[Exercise input — start]

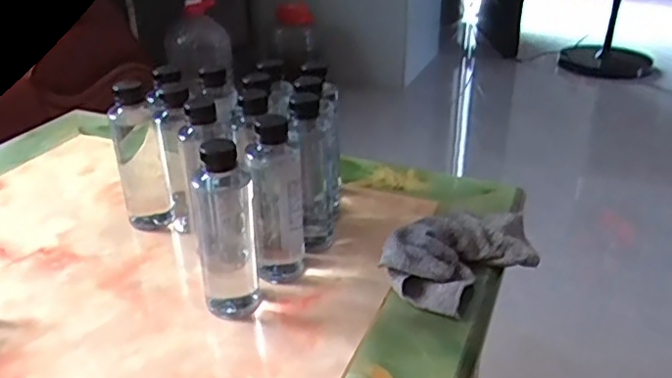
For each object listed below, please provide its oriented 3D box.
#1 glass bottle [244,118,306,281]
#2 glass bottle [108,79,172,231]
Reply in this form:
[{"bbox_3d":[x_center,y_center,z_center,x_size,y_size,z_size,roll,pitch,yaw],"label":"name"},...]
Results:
[{"bbox_3d":[-0.060,0.011,0.630,0.050,0.174,0.048,-4,29,-4],"label":"glass bottle"},{"bbox_3d":[-0.223,-0.030,0.710,0.057,0.174,0.046,-10,30,-15],"label":"glass bottle"}]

[Exercise input — finish]

▶ _What is required_
The reply should reproduce every entry above word for word and contain no pictures.

▶ _Result for this exercise_
For each object listed below, please provide its oriented 3D box.
#1 glass bottle [244,118,306,281]
#2 glass bottle [108,79,172,231]
Reply in this form:
[{"bbox_3d":[x_center,y_center,z_center,x_size,y_size,z_size,roll,pitch,yaw],"label":"name"},...]
Results:
[{"bbox_3d":[-0.060,0.011,0.630,0.050,0.174,0.048,-4,29,-4],"label":"glass bottle"},{"bbox_3d":[-0.223,-0.030,0.710,0.057,0.174,0.046,-10,30,-15],"label":"glass bottle"}]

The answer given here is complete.